In South Shropshire, North Herefordshire and the Welsh border areas there is another humanist group, our neighbours the Ludlow and Marches Humanists. A copy of their latest newsletter can be downloaded here and their website is here.

They always have an interesting programme, and the following meetings are planned:

20 February 2018 – “Telling people about Humanism” by Dr Simon Nightingale. Simon is a semi-retired neurologist and chair of  Shropshire Humanist Group. He has given many talks on Humanism and is occasionally heard on Shropshire Radio. He participates in inter-faith discussions and will be considering techniques, tactics and pitfalls when communicating Humanist  messages to people of different outlooks.
Thursday 8 March 2018, special meeting – on Brexit legislative programme by Lord Jeff Rooker: Please note that this meeting only will be in the Zion room at the Methodist Church Hall, Broad Street, Ludlow. Jeff Rooker will be concentrating on the progress of the legislative programme through the House of Lords, full title yet to be revealed.
20 March 2018 – The Reverend Kelvin Price, Rector of Ludlow. Talk title to be agreed. We have not had a formal talk from the Church of England for many years now, and it will be interesting to see his approach to falling numbers and alternative uses of church buildings, as well as the continuing relevance of the C of E as a state religion.
17 April 2018 – Christine Hyde on Greece ”Changed or Unchanged” – Chris and Hugh spent several years in Greece and grew to appreciate the culture, albeit different in many ways from our own.

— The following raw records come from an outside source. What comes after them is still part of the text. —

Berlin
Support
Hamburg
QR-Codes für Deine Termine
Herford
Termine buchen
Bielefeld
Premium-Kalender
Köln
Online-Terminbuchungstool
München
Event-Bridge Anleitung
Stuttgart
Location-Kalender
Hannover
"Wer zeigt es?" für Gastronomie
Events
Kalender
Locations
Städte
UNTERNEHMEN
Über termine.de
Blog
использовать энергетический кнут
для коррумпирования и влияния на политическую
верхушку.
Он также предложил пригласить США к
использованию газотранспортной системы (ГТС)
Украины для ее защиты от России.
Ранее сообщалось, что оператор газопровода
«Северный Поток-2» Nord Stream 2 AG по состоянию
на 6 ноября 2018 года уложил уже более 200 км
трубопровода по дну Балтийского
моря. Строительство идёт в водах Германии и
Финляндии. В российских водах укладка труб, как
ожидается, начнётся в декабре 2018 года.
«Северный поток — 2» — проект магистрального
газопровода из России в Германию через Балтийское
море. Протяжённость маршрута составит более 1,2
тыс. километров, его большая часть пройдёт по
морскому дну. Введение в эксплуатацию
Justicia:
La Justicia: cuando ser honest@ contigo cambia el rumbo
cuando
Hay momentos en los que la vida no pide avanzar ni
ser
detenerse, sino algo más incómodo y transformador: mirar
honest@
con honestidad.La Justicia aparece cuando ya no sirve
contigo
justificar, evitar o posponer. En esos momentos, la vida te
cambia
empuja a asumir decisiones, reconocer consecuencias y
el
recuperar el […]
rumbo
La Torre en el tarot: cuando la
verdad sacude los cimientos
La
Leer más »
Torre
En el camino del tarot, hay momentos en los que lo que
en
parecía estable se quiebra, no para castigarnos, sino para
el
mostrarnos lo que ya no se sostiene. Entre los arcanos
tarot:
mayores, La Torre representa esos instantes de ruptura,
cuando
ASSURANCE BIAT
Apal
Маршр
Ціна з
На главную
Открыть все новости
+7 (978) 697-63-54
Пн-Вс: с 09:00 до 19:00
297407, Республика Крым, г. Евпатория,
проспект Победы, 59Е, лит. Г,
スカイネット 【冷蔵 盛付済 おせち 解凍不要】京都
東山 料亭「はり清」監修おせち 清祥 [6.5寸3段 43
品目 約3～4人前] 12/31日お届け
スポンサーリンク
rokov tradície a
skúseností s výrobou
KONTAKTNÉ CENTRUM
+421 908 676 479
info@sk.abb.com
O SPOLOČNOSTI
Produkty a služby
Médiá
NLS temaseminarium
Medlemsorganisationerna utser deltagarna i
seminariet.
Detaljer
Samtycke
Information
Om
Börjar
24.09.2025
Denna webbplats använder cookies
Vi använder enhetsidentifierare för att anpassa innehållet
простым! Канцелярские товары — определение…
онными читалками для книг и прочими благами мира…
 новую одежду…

Chris will be concentrating on
the village (Elaia) and area they know best, quote: “I will talk about customs still practiced from Dorian times, the Orthodox Church, and the Evil Eye, ending with a few photos of the wild life. Hence the suggested title”.
15 May 2018 – AGM. As usual, we will try to make this an interesting evening, with cake and refreshments and either a video or a special discussion to follow the AGM.

Engaging Issues is a church-based group in Church Stretton, but its talks are often of interest to humanists and others.

Tuesday 6 February – “Can Christians talk with one voice about God?”. Dr Benjamin Wood is a Quaker ethicist and theologian, interested in the relationship between faith & society, secular politics and the Church.
Tuesday 27th February – “Britain’s Housing Affordability Crisis”. Chrissie Pepler
7:30pm in the United Reformed Church, High Street, Church Stretton. A £3 donation is requested to defray expenses.

To be a Humanist: questions from a Christian

The following contribution by Peter Bellingham, a committed Christian, was made at our Hot Potatoes open mike night on 18 January. Several listeners asked for it to be made available, and Peter said he was happy for it to be posted here. He poses some fundamental and difficult questions about the nature of man, consciousness, causation, determinism, free will and the meaning of life. Humanists may attempt to answer these questions differently from a Christian, such as Peter, but they are questions we all find a challenge.

 

Do I have to be human to be a humanist?

 

What is a human?

Is a human a certain arrangement of atoms?

Is your chair a certain arrangement of atoms?

Is a leaf a certain arrangement of atoms?

Is your dog a certain arrangement of atoms?

 

Are you more valuable than your dog?

Are you more valuable than a leaf?

Are you more valuable than your chair?

Why?

 

Is your conscious experience just the product of atoms?

Are your thoughts and choices just the product of atoms?

What turns a human into a humanist?

Is it a choice, or can cosmic radiation cause the change?

How do we know which atoms are in control?

How do you know which atoms are right?

 

Are you disappointed by anything in life?

Are you upset by any injustice in life?

Why be disappointed?  Why be upset?

Some end up happy, some sad; why expect anything different?

 

Isn’t everything just the purposeless product of atoms in motion?

 

Is a human more than atoms in motion?

Is a humanist more than atoms in motion?

 

Is that why you’re here tonight, thinking?